Si Gold-Sud a été érigée en commune d’arrondissement en 1996, Aïda Sow Diawara est membre du conseil municipal depuis sa création. Ce qui lui a permis de se forger une solide expérience en occupant les postes de conseiller, d’adjoint, jusqu’à être maire en 2009 avec la coalition Benno Siggil Senegaal.

Mais la représentante du Bureau politique national et du Comité central du Parti socialiste ne sera pas reconduite, malgré ce bilan très appréciable. Le président de la République a choisi un autre candidat pour la commune de Golf-Sud, en la personne de Lat Diop, pour diriger la liste de Benno Bokk Yaakaar lors des prochaines élections locales de janvier 2022. Un choix que la principale intéressée a accepté sans sourciller.
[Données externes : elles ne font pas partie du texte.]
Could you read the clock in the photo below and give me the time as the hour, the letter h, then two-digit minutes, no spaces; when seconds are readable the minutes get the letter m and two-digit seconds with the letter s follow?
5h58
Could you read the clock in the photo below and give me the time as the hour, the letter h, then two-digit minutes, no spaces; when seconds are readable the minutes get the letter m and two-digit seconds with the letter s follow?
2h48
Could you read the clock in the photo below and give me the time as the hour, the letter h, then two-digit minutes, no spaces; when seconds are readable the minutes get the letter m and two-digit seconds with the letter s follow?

Même si cela n’a pas été le cas dans sa base politique.

Une mairesse de moins, malgré le peu de femmes maires

Une candidate de moins et surtout une belle chance de perdue pour les femmes qui s’inquiètent d’une diminution de leur ratio déjà famélique de femmes maires au cours de ces Locales.
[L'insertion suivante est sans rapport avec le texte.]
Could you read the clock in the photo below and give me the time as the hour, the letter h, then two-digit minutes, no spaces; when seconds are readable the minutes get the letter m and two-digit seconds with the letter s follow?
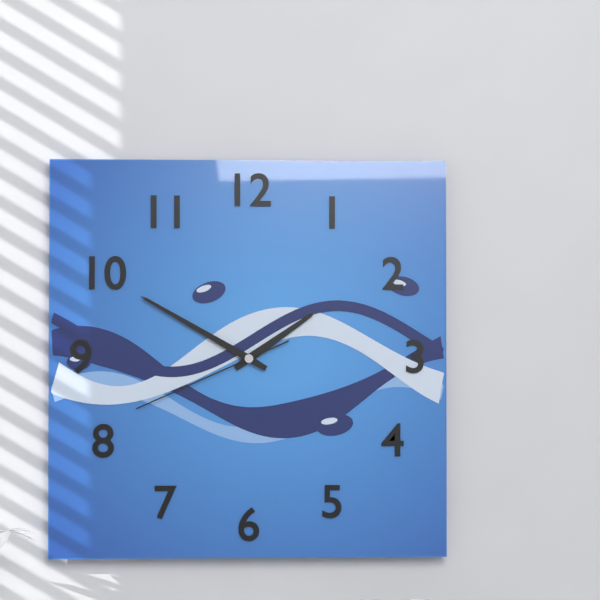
1h50m41s
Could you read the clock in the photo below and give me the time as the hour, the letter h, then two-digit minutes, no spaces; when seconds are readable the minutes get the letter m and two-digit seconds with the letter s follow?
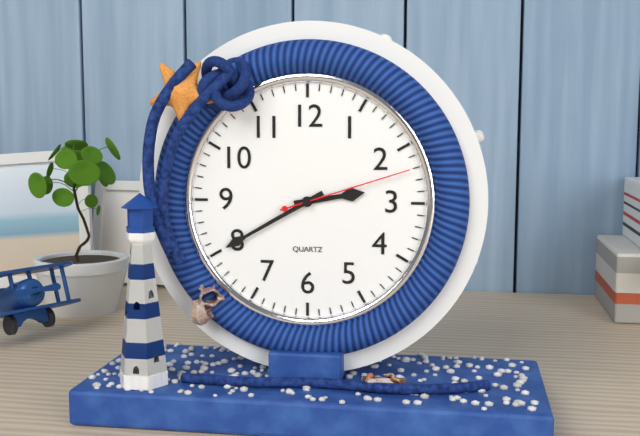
2h40m12s
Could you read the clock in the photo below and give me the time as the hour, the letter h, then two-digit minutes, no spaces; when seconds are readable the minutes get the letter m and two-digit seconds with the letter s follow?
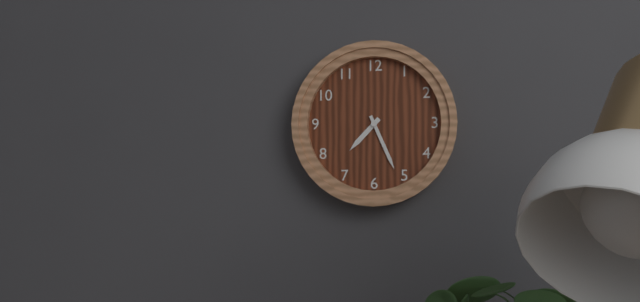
7h26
Selon les statistiques, il y a 15 femmes maires sur 557, soit un pourcentage de 2,69 %, et deux femmes présidentes de conseil départemental sur 45, soit 4,44 %. Si 55 % de la population de Golf-Sud est constitué de femmes, sur toutes les listes qui ont été investies à Guédiawaye au sein de la coalition Benno Bokk Yaakaar, aucune tête de liste n’est une femme.

A l’image du projet Voix et leadership des femmes au Sénégal (VLF-Sénégal) porté par le Centre d’étude et de coopération internationale (Ceci), des initiatives sont prises afin de contribuer à une participation politique massive des femmes, lors des élections locales de janvier 2022.

Toutefois, l’introduction, dans le Code électoral, de l'élection au suffrage universel direct pour les élus locaux qui, jusqu’ici, étaient élus par les conseillers municipaux, risque de compliquer la donne.

En effet, cette disposition pourrait réduire considérablement le nombre de femmes maires ou présidentes de conseil départemental, dans la mesure où elles sont rarement têtes des listes électorales.